La présidente de l’association Regards d’Enfants, Frédérique Neau-Dufour, a ensuite pris la parole pour rappeler qu’en cette date nous célébrons la journée internationale de commémoration de la libération du camp d’Auschwitz-Birkenau. Plusieurs gerbes ont alors été déposées : par le Commissaire aux Droits de l’Homme accompagné d’élèves du collège Camille Schneider de Molsheim, par le consul d’Allemagne avec des élèves du collège André Maurois de Bischwiller, ainsi que par deux cheminots membres de l’Association nationale des cheminots anciens combattants (ANCAC). La cérémonie s’est poursuivie par l’interprétation de La Marseillaise entonnée par les élèves du collège Frison Roche de La Broque, reprise par l’ensemble des participants.

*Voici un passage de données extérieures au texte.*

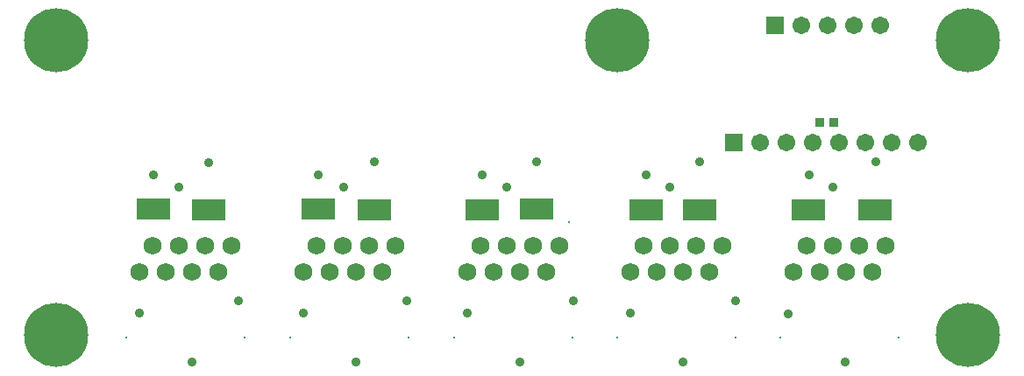
<source format=gbs>
G04*
G04 #@! TF.GenerationSoftware,Altium Limited,CircuitStudio,1.5.2 (1.5.2.30)*
G04*
G04 Layer_Color=16711935*
%FSLAX25Y25*%
%MOIN*%
G70*
G01*
G75*
%ADD27C,0.24422*%
%ADD28R,0.06706X0.06706*%
%ADD29C,0.06706*%
%ADD30C,0.06800*%
%ADD31C,0.00800*%
%ADD32C,0.03556*%
%ADD33R,0.12611X0.03950*%
%ADD34R,0.03800X0.03800*%
D27*
X432571Y112500D02*
D03*
X86114Y224705D02*
D03*
Y112500D02*
D03*
X299362Y224705D02*
D03*
X432571D02*
D03*
D28*
X343595Y185728D02*
D03*
X359343Y230610D02*
D03*
D29*
X353594Y185728D02*
D03*
X363595D02*
D03*
X373594D02*
D03*
X383594D02*
D03*
X393595D02*
D03*
X403594D02*
D03*
X413594D02*
D03*
X399342Y230610D02*
D03*
X389342D02*
D03*
X379343D02*
D03*
X369342D02*
D03*
D30*
X309370Y146468D02*
D03*
X314370Y136469D02*
D03*
X319370Y146468D02*
D03*
X324370Y136469D02*
D03*
X329370Y146468D02*
D03*
X334370Y136469D02*
D03*
X304370D02*
D03*
X339370Y146468D02*
D03*
X247413D02*
D03*
X252413Y136469D02*
D03*
X257413Y146468D02*
D03*
X262413Y136469D02*
D03*
X267413Y146468D02*
D03*
X272413Y136469D02*
D03*
X242413D02*
D03*
X277413Y146468D02*
D03*
X184957D02*
D03*
X189957Y136469D02*
D03*
X194957Y146468D02*
D03*
X199957Y136469D02*
D03*
X204957Y146468D02*
D03*
X209957Y136469D02*
D03*
X179957D02*
D03*
X214957Y146468D02*
D03*
X122500D02*
D03*
X127500Y136469D02*
D03*
X132500Y146468D02*
D03*
X137500Y136469D02*
D03*
X142500Y146468D02*
D03*
X147500Y136469D02*
D03*
X117500D02*
D03*
X152500Y146468D02*
D03*
X371327D02*
D03*
X376327Y136469D02*
D03*
X381327Y146468D02*
D03*
X386327Y136469D02*
D03*
X391327Y146468D02*
D03*
X396327Y136469D02*
D03*
X366327D02*
D03*
X401327Y146468D02*
D03*
D31*
X299362Y111469D02*
D03*
X344370D02*
D03*
X237405D02*
D03*
X282413D02*
D03*
X174949D02*
D03*
X219957D02*
D03*
X112492D02*
D03*
X157500D02*
D03*
X361319D02*
D03*
X406327D02*
D03*
X280996Y155413D02*
D03*
D32*
X257374Y168799D02*
D03*
X319185D02*
D03*
X195169D02*
D03*
X381390D02*
D03*
X132571D02*
D03*
X324370Y102331D02*
D03*
X262413Y102342D02*
D03*
X199894Y102264D02*
D03*
X179957Y120768D02*
D03*
X137650Y102302D02*
D03*
X304370Y120768D02*
D03*
X242413D02*
D03*
X364461Y120635D02*
D03*
X117500Y120768D02*
D03*
X386114Y102264D02*
D03*
X344382Y125492D02*
D03*
X282571D02*
D03*
X219185D02*
D03*
X155405D02*
D03*
X123122Y173524D02*
D03*
X372335D02*
D03*
X185721D02*
D03*
X247925D02*
D03*
X310130D02*
D03*
X143988Y178248D02*
D03*
X397532Y178642D02*
D03*
X206980Y178642D02*
D03*
X268791D02*
D03*
X330602Y178538D02*
D03*
D33*
X397138Y162138D02*
D03*
Y158138D02*
D03*
X371941Y162138D02*
D03*
Y158138D02*
D03*
X330764Y162276D02*
D03*
Y158276D02*
D03*
X310130Y162138D02*
D03*
Y158138D02*
D03*
X268791Y162531D02*
D03*
Y158531D02*
D03*
X247925Y162138D02*
D03*
Y158138D02*
D03*
X206850Y162276D02*
D03*
Y158276D02*
D03*
X185721Y162531D02*
D03*
Y158531D02*
D03*
X143988Y162138D02*
D03*
Y158138D02*
D03*
X123122Y162531D02*
D03*
Y158531D02*
D03*
D34*
X381784Y193602D02*
D03*
X376284D02*
D03*
M02*

</source>
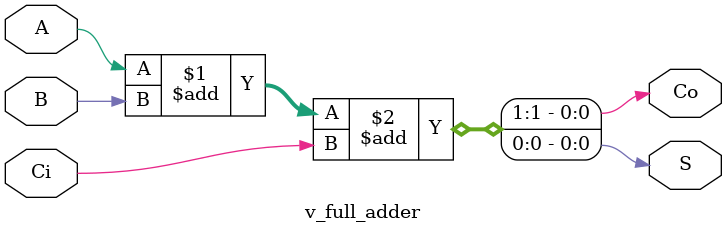
<source format=v>
module v_full_adder(input A, B, Ci, output Co, S);
  assign {Co, S} = A + B + Ci;
endmodule

</source>
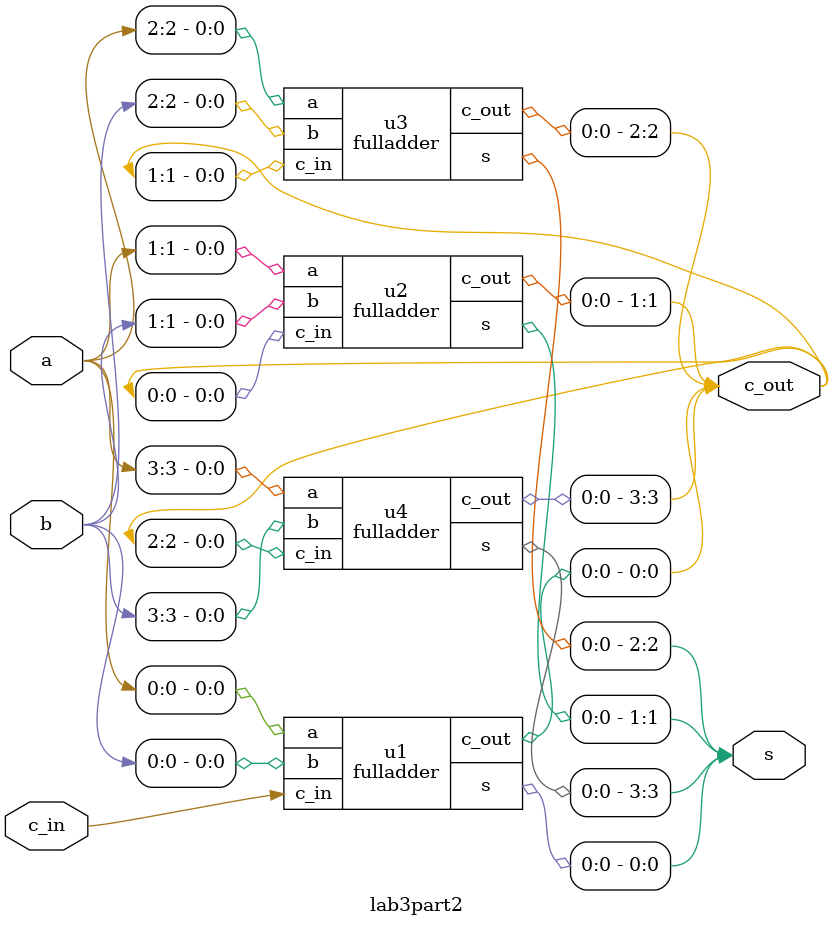
<source format=v>
module part2(Clock, Reset_b, Data, Function, ALUout);

	input Clock, Reset_b;
	input [3:0] Data;

	input [2:0] Function;
	//input [3:0] B;

	reg [7:0] q;
	wire [3:0] B;
	output reg [7:0] ALUout;

	wire [3:0] w1, w2;
	//wire w1_0, w1_1, w1_2, w1_3, w2_0, w2_1, w2_2, w2_3;

	assign B = ALUout[3:0];


	lab3part2 p2(.a(Data), .b(B), .c_in(1'b0), .s(w1[3:0]), .c_out(w2));

	always@(*)// declare always block
		begin
			case(Function[2:0])
			  4'b0000: q = {3'b000, w2[3], w1};
			  4'b0001: q = Data + B;
			  4'b0010: q = {{4{B[3]}}, B};
			  4'b0011: q = {{7{1'b0}}, |{Data, B}};
			  4'b0100: q = {{7{1'b0}}, &{Data, B}};
			  4'b0101: q =  B<<Data;
			  4'b0110: q = Data*B;
			  4'b0111: q = ALUout;
			  default: q = 8'b00000000;
			 endcase
		end
 
	 always@(posedge Clock)
		begin
			  if(Reset_b == 1'b0)
					ALUout<= 8'b00000000;
			  else
					ALUout<= q;
		 end
	endmodule



module fulladder(a,b,c_in,s,c_out);
	input a,b,c_in;
	output s,c_out;
	 
	assign s = (a ^ b) ^ c_in;
	assign c_out = (b &~( a ^ b)) | (c_in & ( a ^ b ));

endmodule


module lab3part2(a, b, c_in, s, c_out);
	input [3:0] a;
	input [3:0] b;
	input  c_in;

	output [3:0] s;
	output [3:0] c_out;

	fulladder u1(a[0],b[0],c_in,s[0], c_out[0]);
	fulladder u2(a[1],b[1],c_out[0],s[1], c_out[1]);
	fulladder u3(a[2],b[2],c_out[1],s[2], c_out[2]);
	fulladder u4(a[3],b[3],c_out[2],s[3], c_out[3]);

endmodule 
</source>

Durant son allocution, le commissaire Michael O’Flaherty a délivré un message d’espoir, insistant sur la nécessité de préserver et de transmettre la mémoire afin de lutter contre l’oubli du passé.

Le recteur de l’Académie de Strasbourg, Olivier Klein, a également pris la parole lors de cette matinée, véhiculant un message prônant la tolérance et le respect des autres dans leur diversité.

Les collégiens présents ont ensuite pris la parole pour présenter le fruit de leurs travaux de recherche et d’écriture. Leur intervention, à la fois rigoureuse et émouvante, a été saluée par l’assemblée, tout comme leur courage à s’exprimer devant un public nombreux.

À l’issue de la cérémonie, les élèves, les porte-drapeaux et les personnalités se sont réunis au Jardin des Droits de l’Homme, situé à proximité de la gare, pour une photo officielle, avant de rejoindre le cinéma Le Royal de Rothau, où s’est poursuivie la matinée.

Accueillis autour de gâteaux et de jus de pomme local, les participants ont assisté à une série d’hommages et de prestations. L’ANCAC – Association Nationale des Cheminots Anciens Combattants – a ouvert cette seconde partie par un discours poignant consacré aux cheminots engagés dans la Résistance ou victimes de la déportation.

Les élèves du collège Frison-Roche de La Broque ont ensuite rendu hommage à Jean Villeret, résistant et déporté dans les camps de Natzweiler-Struthof et de Dachau, décédé en 2023, avant d’interpréter La voix du rêve, chant issu du camp de Natzweiler-Struthof, accompagnés d’une chorale et d’un jeune trompettiste talentueux d’une classe de 5ème du collège. La matinée a également été l’occasion de rappeler le sort tragique des populations tziganes, victimes des persécutions nazies, à travers une présentation réalisée par des élèves racontant l’histoire de figures de cette communauté comme Hélène Faller.

Les élèves du collège Camille Schneider ont proposé une scénette particulièrement marquante retraçant l’histoire d’un frère et d’une soeur confrontés aux expérimentations médicales dans un camp de concentration. Leur interprétation, saluée par de longs applaudissements, a profondément touché le public.

La clôture de la matinée a été assurée par les élèves du collège Frison-Roche, par la lecture de citations de grandes figures du combat pour les droits humains telles que Nelson Mandela, Martin Luther King et Mère Teresa, suivie de l’interprétation de Mille colombes de Mireille Mathieu.

Cette Journée de la Mémoire, riche en émotions, en engagement et en créativité, a rappelé combien la transmission de l’histoire demeure essentielle. Nous tenons à remercier l’ensemble des participants et intervenants pour leur mobilisation. Entretenir la mémoire et la transmettre aux plus jeunes reste un devoir collectif, auquel cette journée a pleinement contribué.